Nach Ansicht von Monika Krämer-Breuer, CDU-Bezirksverordnete und gebürtige Beuelerin, ist nicht die Fußgängerzone Schuld daran, dass dort die Laufkundschaft fehlt, sondern das Angebot: "Früher konnte ich dort meinen täglichen Bedarf decken. Das ist heute nicht mehr möglich. Der Metzger, der Bäcker, viele von damals gibt es heute nicht mehr." Auch Dederichs, selbst Geschäftsmann, meinte, die Ladenflächen, die dort zur Verfügung stünden, seien in der Regel einfach zu klein.

Dederichs steht einer Öffnung der Straße skeptisch gegenüber: "Eine klare Mehrheit gibt es dafür nicht. Die einen wollen von der Friedrich-Breuer-Straße aus öffnen, die anderen von der anderen Seite, und wieder Dritte wollen, dass es so bleibt, wie es ist." Auch die anwesenden Geschäftsleute sehen darin das größte Handicap bei der Zukunftsgestaltung ihrer Straße: "Ein Gemeinschaftsgefühl gibt es dort leider nicht", brachte Vieten es auf den Punkt. Allerdings wär man auch schon mit kleineren Hilfen zufrieden: So sollen etwa die Holz- und Betonkübel wieder verschwinden: "Da sammelt sich nur der Dreck."

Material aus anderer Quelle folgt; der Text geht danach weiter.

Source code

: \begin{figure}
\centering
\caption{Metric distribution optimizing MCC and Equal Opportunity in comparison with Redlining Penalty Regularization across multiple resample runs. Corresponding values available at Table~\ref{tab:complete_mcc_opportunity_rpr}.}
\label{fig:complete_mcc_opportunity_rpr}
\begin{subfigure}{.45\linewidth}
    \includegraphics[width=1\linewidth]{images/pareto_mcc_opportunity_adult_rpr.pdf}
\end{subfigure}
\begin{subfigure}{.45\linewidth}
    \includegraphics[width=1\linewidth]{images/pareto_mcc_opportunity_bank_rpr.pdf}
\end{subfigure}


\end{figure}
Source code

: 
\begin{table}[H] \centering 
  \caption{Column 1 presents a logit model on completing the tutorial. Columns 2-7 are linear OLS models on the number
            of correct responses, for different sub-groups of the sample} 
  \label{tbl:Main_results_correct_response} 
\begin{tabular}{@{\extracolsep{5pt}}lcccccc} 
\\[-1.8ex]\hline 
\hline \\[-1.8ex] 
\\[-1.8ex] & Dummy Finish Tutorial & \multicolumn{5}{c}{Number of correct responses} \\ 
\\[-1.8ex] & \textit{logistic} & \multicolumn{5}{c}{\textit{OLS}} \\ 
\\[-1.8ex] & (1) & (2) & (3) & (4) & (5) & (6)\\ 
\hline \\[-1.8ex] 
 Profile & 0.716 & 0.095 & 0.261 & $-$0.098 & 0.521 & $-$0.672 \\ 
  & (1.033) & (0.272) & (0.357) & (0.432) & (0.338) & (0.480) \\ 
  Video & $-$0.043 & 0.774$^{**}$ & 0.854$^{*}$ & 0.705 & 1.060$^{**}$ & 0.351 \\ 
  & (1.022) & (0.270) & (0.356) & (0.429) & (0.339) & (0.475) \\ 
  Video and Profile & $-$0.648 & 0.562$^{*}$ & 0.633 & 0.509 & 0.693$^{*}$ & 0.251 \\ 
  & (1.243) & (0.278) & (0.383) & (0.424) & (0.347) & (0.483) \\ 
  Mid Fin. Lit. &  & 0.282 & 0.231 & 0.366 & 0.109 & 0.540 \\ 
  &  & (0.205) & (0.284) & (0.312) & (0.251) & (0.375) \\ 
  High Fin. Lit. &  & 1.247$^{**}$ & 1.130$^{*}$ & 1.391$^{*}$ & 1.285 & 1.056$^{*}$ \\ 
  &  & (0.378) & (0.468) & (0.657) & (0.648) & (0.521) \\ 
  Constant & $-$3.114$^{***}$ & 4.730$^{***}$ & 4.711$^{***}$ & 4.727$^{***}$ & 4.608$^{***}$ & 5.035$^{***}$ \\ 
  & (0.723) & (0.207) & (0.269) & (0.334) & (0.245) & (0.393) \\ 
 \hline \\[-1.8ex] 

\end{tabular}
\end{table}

Dederichs versprach, zu klären, welche rechtlichen Möglichkeiten es für Parkplätze an der Oberen Wilhelmstraße gebe. Er warnte allerdings vor zu hohen Erwartungen. Schon aus Sicherheitsgründen und wegen der Straßenbahn gebe es nicht viele Möglichkeiten. Anlieger berichteten: Immer wieder würden Autos abgeschleppt, weil die die Schienen blockierten. Stadtwerke-Sprecher Werner Schui konnte das so nicht bestätigen: "Der Spitzenwert lag im vergangenen Mai. Da wurde die Bahn drei Mal blockiert." Eins ist wohl heute schon klar: Die nächste Bürgerversammlung kommt bestimmt.